When I finally landed in Santiago seven months ago after an arduous, two-day, budget-oriented journey from Lima, Peru, I was surprised at how easy everything was here in Chile. After a bit of “returner’s shock” in my beloved Peruvian capital, I found that things flowed smoothly from my arrival to Chile’s capital. I stepped out of the airport with my three heavy backpacks and onto a bus that deposited me at a metro station on the line that runs through the heart of Santiago.
My manager had set me up at her friend’s bright, spacious apartment in trendy Barrio Lastarria, where public transportation was just a few blocks away. I was suddenly connected to anywhere I needed to go, easily determined by a glance at Google Maps, rather than puzzling out Lima’s confusing-but-amazing bus system. And it was the middle of summer, so walking through the many green parks was equally as appealing. Even though Santiago is actually a giant, sprawling city, it feels small for visitors like me who stay in the fairly compact downtown area.
During my week in Santiago back in January, I embraced my new life as best I could. By day, I experienced what it was like to be a digital nomad, working from home to make decisions on teacher training and cross-cultural sessions for the volunteers’ upcoming orientation, and teaching my last few online classes before moving to the Valle de Elqui.
In the afternoons and evenings, I caught up with my Chilean friends from my time in Boston and wandered around the city, embracing Santiago with a new perspective, that of someone who would be living in Chile rather than passing through.
Finally, it was time to move on to my new life in the Valle de Elqui. Like many Santiagans, I spent a leisurely Sunday afternoon in Parque Forestal, enjoying my time in the shade to read and write in my journal about all the emotions racing through me as I adjusted to my new life.
From there, I headed on to the Valle de Elqui to get acquainted with my new life. It was surprisingly challenging to leave Santiago, so I was happy to head back in early February to pick up the volunteers!
Learning about the Mapuche, Museo Precolombino, Santiago, Chile
My next trip to Santiago took place in May, when I returned for the long weekend for the Dia del Trabajador and to pick up a new volunteer. The chillier temperatures encouraged me to check out some museums I had yet to visit, such as the recently remodeled Museo de Arte Precolombino, the Museo Nacional de Bellas Artes, and the Museo de Arte Contemporáneo. I enjoyed the chance to take in the inspiration of the city.
Appreciating the Lovely Ladies Holding up the Museo de Bellas Artes, Santiago, Chile
Of course, another advantage to the city lifestyle is being able to eat well on each of my visits, and spend some time lounging in a cafe with my book or my journal and a pot of tea.

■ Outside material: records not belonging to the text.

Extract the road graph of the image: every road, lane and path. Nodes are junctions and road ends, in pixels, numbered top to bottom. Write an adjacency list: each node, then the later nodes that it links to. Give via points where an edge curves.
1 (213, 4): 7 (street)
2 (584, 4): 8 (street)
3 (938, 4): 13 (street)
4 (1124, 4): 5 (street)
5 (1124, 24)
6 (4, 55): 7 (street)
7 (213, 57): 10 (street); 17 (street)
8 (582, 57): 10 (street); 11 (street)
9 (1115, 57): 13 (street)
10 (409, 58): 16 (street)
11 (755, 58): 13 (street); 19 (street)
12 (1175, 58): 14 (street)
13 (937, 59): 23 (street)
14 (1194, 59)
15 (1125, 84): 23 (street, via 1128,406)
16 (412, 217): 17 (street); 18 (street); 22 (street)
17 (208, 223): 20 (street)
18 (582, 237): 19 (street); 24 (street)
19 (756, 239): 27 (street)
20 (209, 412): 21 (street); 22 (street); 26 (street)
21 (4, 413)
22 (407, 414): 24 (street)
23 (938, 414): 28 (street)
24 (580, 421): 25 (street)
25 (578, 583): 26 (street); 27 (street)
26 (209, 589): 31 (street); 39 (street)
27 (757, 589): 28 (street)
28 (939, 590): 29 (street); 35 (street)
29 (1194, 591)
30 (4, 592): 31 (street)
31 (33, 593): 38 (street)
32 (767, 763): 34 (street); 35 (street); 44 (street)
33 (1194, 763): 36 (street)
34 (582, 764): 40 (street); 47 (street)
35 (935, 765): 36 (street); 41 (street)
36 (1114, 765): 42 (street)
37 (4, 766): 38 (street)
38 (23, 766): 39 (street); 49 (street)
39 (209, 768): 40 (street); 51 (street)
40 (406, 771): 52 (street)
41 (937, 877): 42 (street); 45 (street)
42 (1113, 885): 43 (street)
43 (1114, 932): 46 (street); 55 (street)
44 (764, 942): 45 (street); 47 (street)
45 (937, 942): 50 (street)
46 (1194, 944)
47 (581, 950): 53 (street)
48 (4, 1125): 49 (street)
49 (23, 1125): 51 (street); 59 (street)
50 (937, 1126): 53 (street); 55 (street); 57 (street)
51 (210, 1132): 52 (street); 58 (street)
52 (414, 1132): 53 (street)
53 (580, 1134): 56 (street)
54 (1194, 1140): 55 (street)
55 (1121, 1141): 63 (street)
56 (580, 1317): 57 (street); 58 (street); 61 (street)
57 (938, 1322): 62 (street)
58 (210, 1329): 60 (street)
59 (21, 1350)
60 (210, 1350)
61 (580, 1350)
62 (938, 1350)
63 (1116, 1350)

Delicious Lunch at an Argentine Restaurant in Santiago, Chile
Even though I haven’t actually lived in Santiago, I feel like I’ve managed to get a good sense of life in the city on my sporadic visits, and as I finish up my year in the Valle de Elqui, I’m considering moving there. My winter visit last month to show Sara the sites was quite pleasant despite the cold and the rain, and I learned even more about hidden corners that give the city its personality, as you’ll see in a future post.

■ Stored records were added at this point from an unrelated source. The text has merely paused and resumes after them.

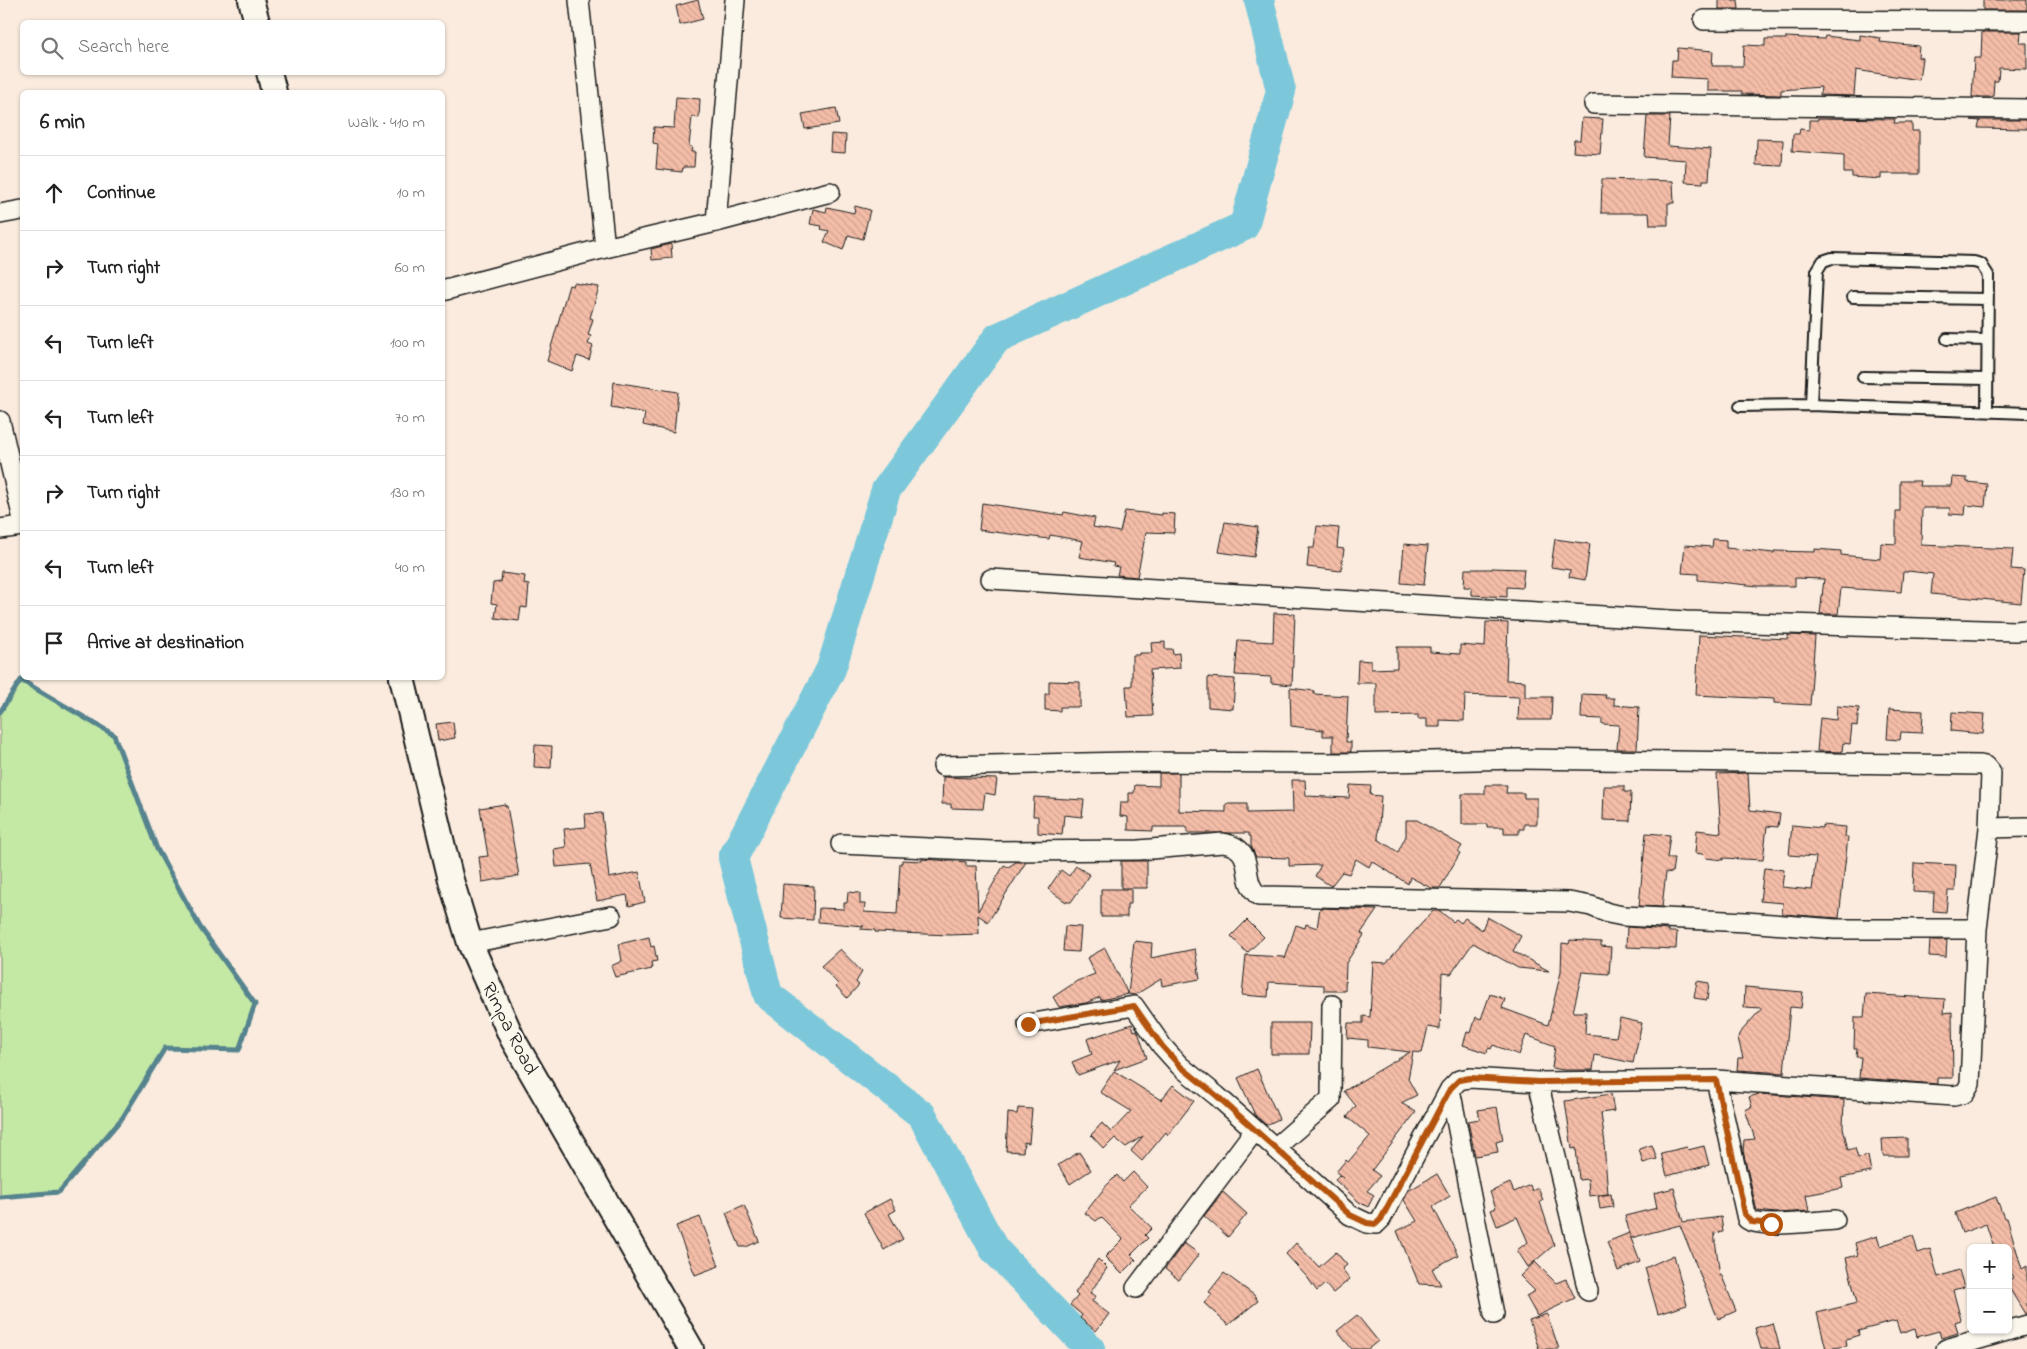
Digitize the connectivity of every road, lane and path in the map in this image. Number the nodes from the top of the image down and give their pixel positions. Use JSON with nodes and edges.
{"nodes":[{"id":1,"x":251,"y":0,"type":"edge"},
{"id":2,"x":579,"y":0,"type":"edge"},
{"id":3,"x":735,"y":0,"type":"edge"},
{"id":4,"x":256,"y":20,"type":"edge"},
{"id":5,"x":1704,"y":20,"type":"dead end"},
{"id":6,"x":2027,"y":21,"type":"edge"},
{"id":7,"x":270,"y":75,"type":"edge"},
{"id":8,"x":274,"y":90,"type":"edge"},
{"id":9,"x":1594,"y":104,"type":"dead end"},
{"id":10,"x":2027,"y":109,"type":"edge"},
{"id":11,"x":830,"y":192,"type":"dead end"},
{"id":12,"x":20,"y":210,"type":"edge"},
{"id":13,"x":0,"y":214,"type":"edge"},
{"id":14,"x":716,"y":222,"type":"junction"},
{"id":15,"x":605,"y":248,"type":"junction"},
{"id":16,"x":445,"y":290,"type":"edge"},
{"id":17,"x":1853,"y":297,"type":"dead end"},
{"id":18,"x":1988,"y":299,"type":"junction"},
{"id":19,"x":1947,"y":339,"type":"dead end"},
{"id":20,"x":1988,"y":340,"type":"junction"},
{"id":21,"x":1863,"y":377,"type":"dead end"},
{"id":22,"x":1987,"y":379,"type":"junction"},
{"id":23,"x":1811,"y":405,"type":"junction"},
{"id":24,"x":1740,"y":406,"type":"dead end"},
{"id":25,"x":1987,"y":412,"type":"junction"},
{"id":26,"x":2027,"y":413,"type":"edge"},
{"id":27,"x":0,"y":421,"type":"edge"},
{"id":28,"x":20,"y":506,"type":"edge"},
{"id":29,"x":20,"y":526,"type":"edge"},
{"id":30,"x":0,"y":529,"type":"edge"},
{"id":31,"x":991,"y":579,"type":"dead end"},
{"id":32,"x":2027,"y":630,"type":"edge"},
{"id":33,"x":402,"y":680,"type":"edge"},
{"id":34,"x":943,"y":766,"type":"dead end"},
{"id":35,"x":2027,"y":827,"type":"edge"},
{"id":36,"x":1989,"y":828,"type":"junction"},
{"id":37,"x":841,"y":844,"type":"dead end"},
{"id":38,"x":611,"y":916,"type":"dead end"},
{"id":39,"x":1977,"y":929,"type":"junction"},
{"id":40,"x":470,"y":943,"type":"junction"},
{"id":41,"x":1332,"y":1005,"type":"dead end"},
{"id":42,"x":1028,"y":1024,"type":"dead end"},
{"id":43,"x":1716,"y":1080,"type":"junction"},
{"id":44,"x":1538,"y":1082,"type":"junction"},
{"id":45,"x":1450,"y":1089,"type":"junction"},
{"id":46,"x":1255,"y":1130,"type":"junction"},
{"id":47,"x":1275,"y":1148,"type":"junction"},
{"id":48,"x":1835,"y":1220,"type":"dead end"},
{"id":49,"x":1136,"y":1288,"type":"dead end"},
{"id":50,"x":1588,"y":1290,"type":"dead end"},
{"id":51,"x":1494,"y":1314,"type":"dead end"},
{"id":52,"x":2027,"y":1325,"type":"edge"},
{"id":53,"x":691,"y":1349,"type":"edge"},
{"id":54,"x":1946,"y":1349,"type":"edge"}],
"edges":[{"from":1,"to":4,"type":"street"},
{"from":2,"to":15,"type":"street"},
{"from":3,"to":14,"type":"street"},
{"from":5,"to":6,"type":"street"},
{"from":7,"to":8,"type":"street"},
{"from":9,"to":10,"type":"street"},
{"from":11,"to":14,"type":"street"},
{"from":12,"to":13,"type":"street"},
{"from":14,"to":15,"type":"street"},
{"from":15,"to":16,"type":"street"},
{"from":17,"to":18,"type":"lane"},
{"from":18,"to":20,"type":"lane"},
{"from":18,"to":23,"type":"lane"},
{"from":19,"to":20,"type":"lane"},
{"from":20,"to":22,"type":"lane"},
{"from":21,"to":22,"type":"lane"},
{"from":22,"to":25,"type":"lane"},
{"from":23,"to":24,"type":"lane"},
{"from":23,"to":25,"type":"lane"},
{"from":25,"to":26,"type":"lane"},
{"from":27,"to":28,"type":"street"},
{"from":29,"to":30,"type":"street"},
{"from":31,"to":32,"type":"street"},
{"from":33,"to":40,"type":"street","name":"Rimpa Road"},
{"from":34,"to":36,"type":"street"},
{"from":35,"to":36,"type":"street"},
{"from":36,"to":39,"type":"street"},
{"from":37,"to":39,"type":"street"},
{"from":38,"to":40,"type":"street"},
{"from":39,"to":43,"type":"street"},
{"from":40,"to":53,"type":"street","name":"Rimpa Road"},
{"from":41,"to":47,"type":"street"},
{"from":42,"to":46,"type":"street"},
{"from":43,"to":44,"type":"street"},
{"from":43,"to":48,"type":"street"},
{"from":44,"to":45,"type":"street"},
{"from":44,"to":50,"type":"street"},
{"from":45,"to":47,"type":"street"},
{"from":45,"to":51,"type":"street"},
{"from":46,"to":47,"type":"street"},
{"from":46,"to":49,"type":"street"},
{"from":52,"to":54,"type":"street"}]}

Santiago is an inviting capital city and a place that seems both easy to get to know but full of hidden surprises, and I am glad that my life here has included time there!
Recommendations for Santiago, Chile:
• If you are looking for a family-owned, welcoming hostel with super comfortable beds, look no further than Makus Hostel. Arturo and his wife have created a great atmosphere for the traveler and provide a solid breakfast and nice hot showers. The hostel is also located within walking distance of the downtown area as well as Providencia, so it is a good base for further explorations.

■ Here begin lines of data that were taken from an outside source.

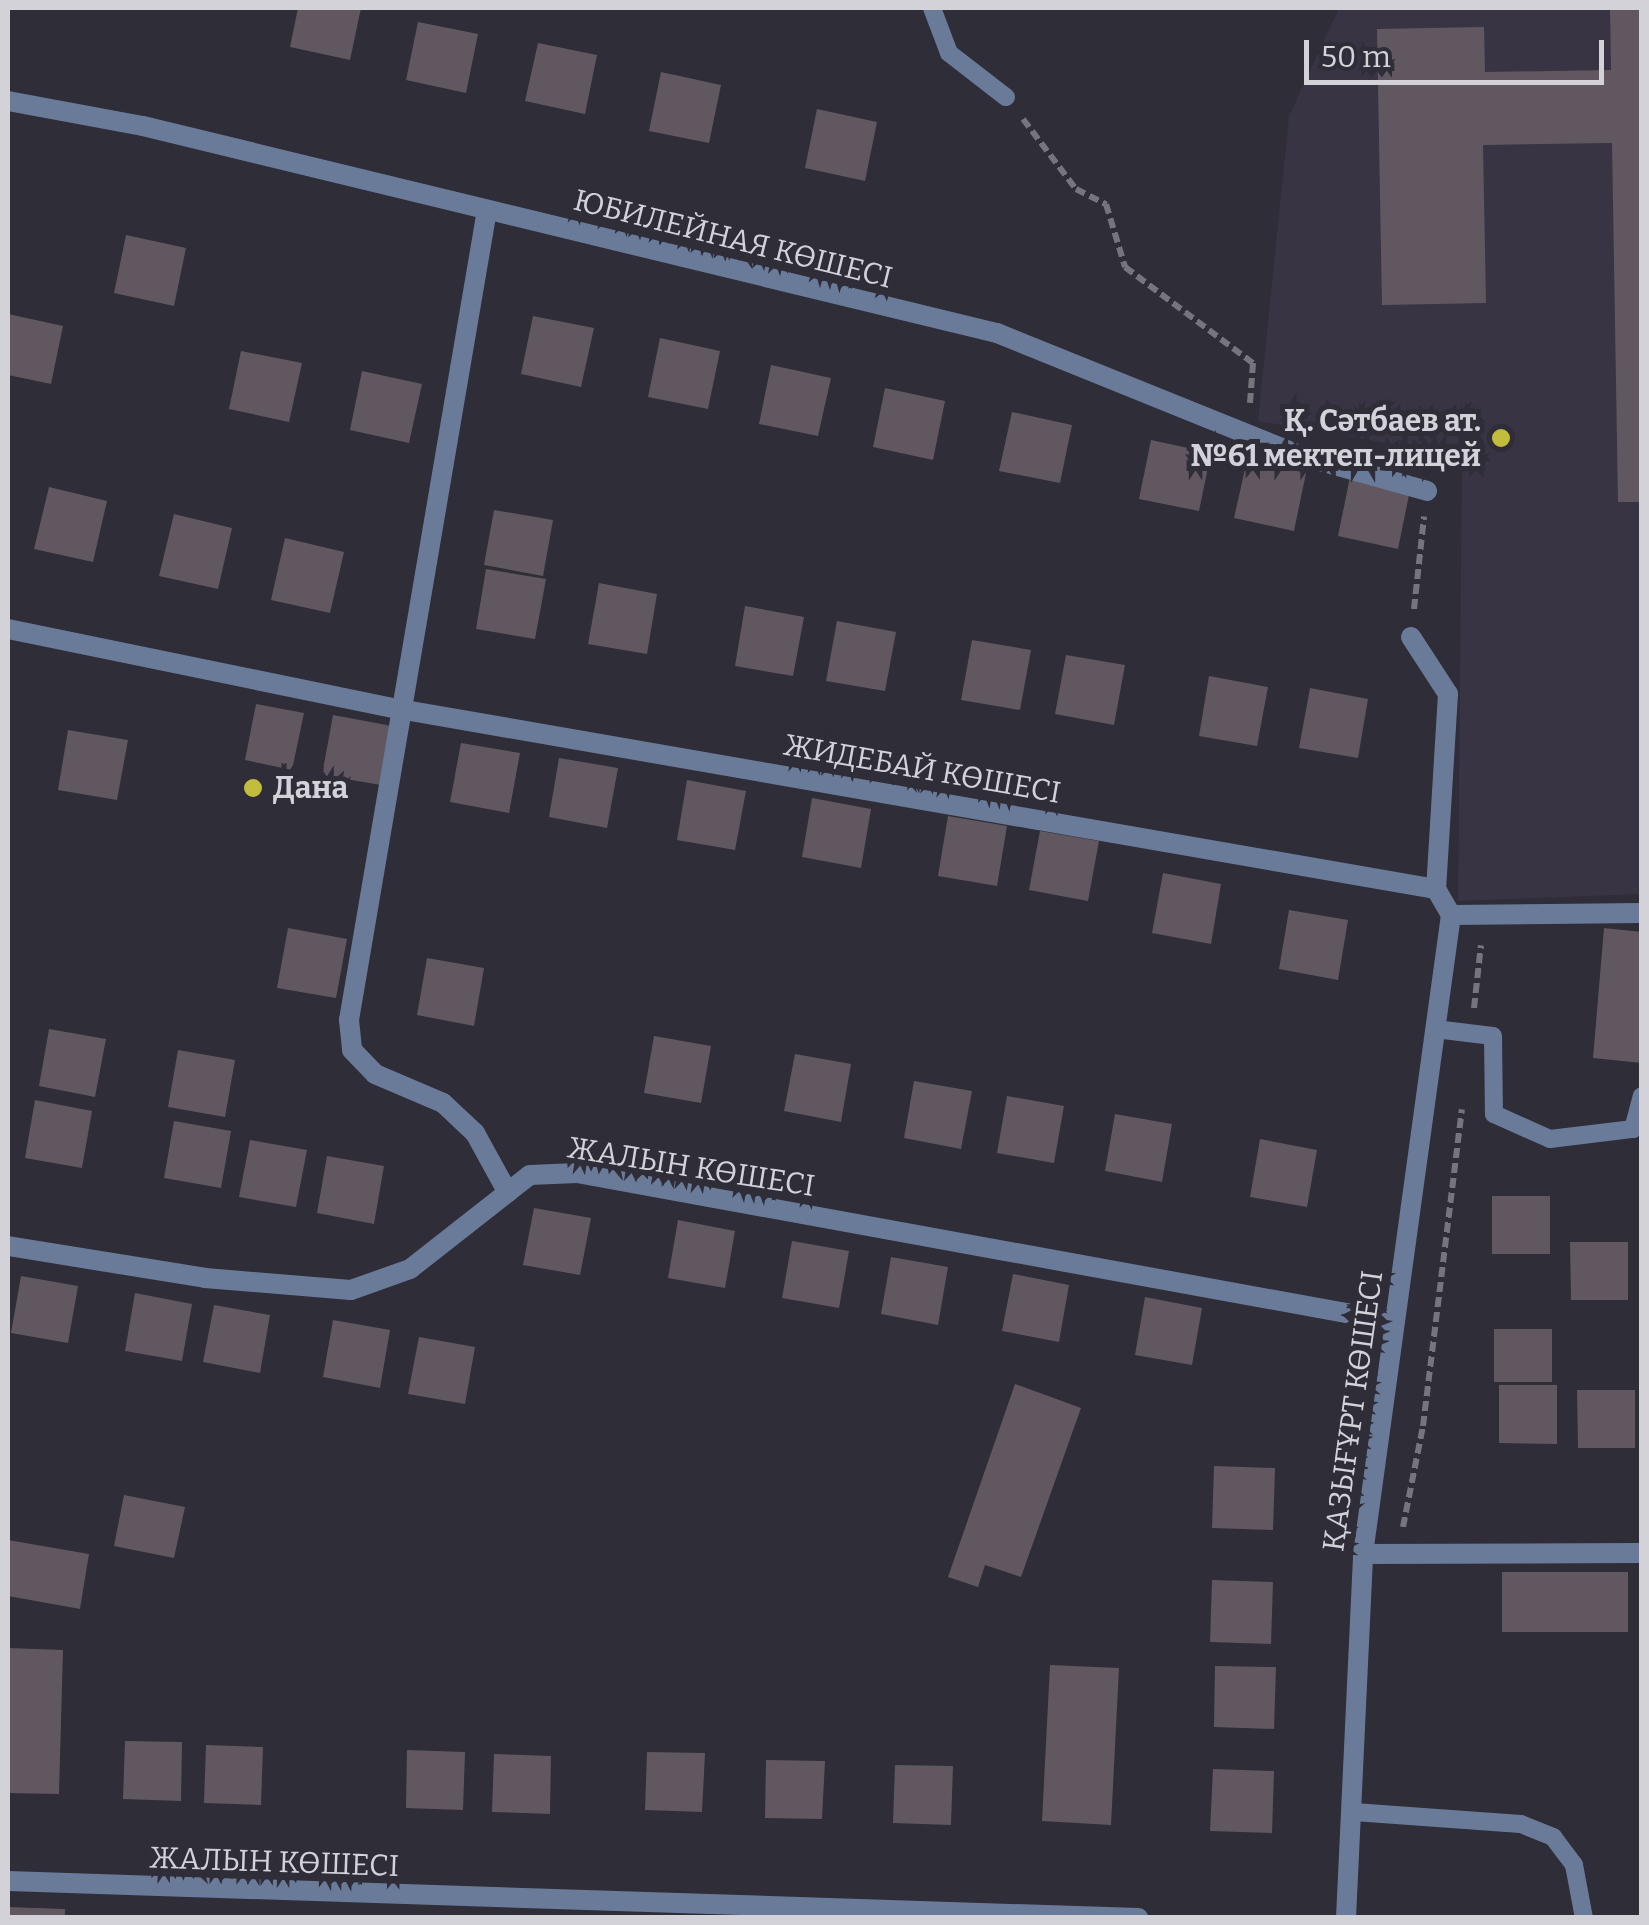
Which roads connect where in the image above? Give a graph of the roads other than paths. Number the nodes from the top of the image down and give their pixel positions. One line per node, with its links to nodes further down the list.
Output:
1 (932, 8): 2 (lane)
2 (1006, 96)
3 (8, 101): 4 (street, ЮБИЛЕЙНАЯ КӨШЕСІ)
4 (487, 210): 5 (street, ЮБИЛЕЙНАЯ КӨШЕСІ); 8 (street)
5 (1428, 491)
6 (8, 629): 8 (street, ЖИДЕБАЙ КӨШЕСІ)
7 (1411, 636): 9 (street)
8 (399, 709): 9 (street, ЖИДЕБАЙ КӨШЕСІ); 14 (street)
9 (1436, 888): 11 (street)
10 (1642, 913): 11 (street)
11 (1451, 915): 12 (street, ҚАЗЫҒҰРТ КӨШЕСІ)
12 (1435, 1029): 13 (lane); 16 (street, ҚАЗЫҒҰРТ КӨШЕСІ)
13 (1642, 1096)
14 (508, 1192): 15 (street, ЖАЛЫН КӨШЕСІ); 16 (street, ЖАЛЫН КӨШЕСІ)
15 (8, 1246)
16 (1395, 1322): 18 (street, ҚАЗЫҒҰРТ КӨШЕСІ)
17 (1642, 1553): 18 (street)
18 (1363, 1554): 19 (street, ҚАЗЫҒҰРТ КӨШЕСІ)
19 (1354, 1812): 22 (street, ҚАЗЫҒҰРТ КӨШЕСІ); 23 (lane)
20 (8, 1881): 21 (street, ЖАЛЫН КӨШЕСІ)
21 (1138, 1918)
22 (1346, 1918)
23 (1584, 1918)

• The Museo de Arte Precolombino has an extensive collection of art from all over Latin America and it is well worth a wander. On the first Sunday of every month, the museum is free; otherwise entry costs $3500CLP. The Cafe del Museo offers delicious lunch options at affordable prices, as you can see here!
• The Museo de Bellas Artes is currently undergoing remodelation but always has interesting thematic exhibits. As with other national museums, entry is free as of July 2015.
• Next door, the Museo de Arte Contemporaro is also undergoing remodeling but is worth a look.
• Parque Forestal’s green spaces and wide paths are excellent for a stroll or bike ride. On Sundays, the CicloRecreoVia closes down major roads running along the Parque Forestal for bikers and pedestrians, which is a great experience to get out in the city without worrying about traffic.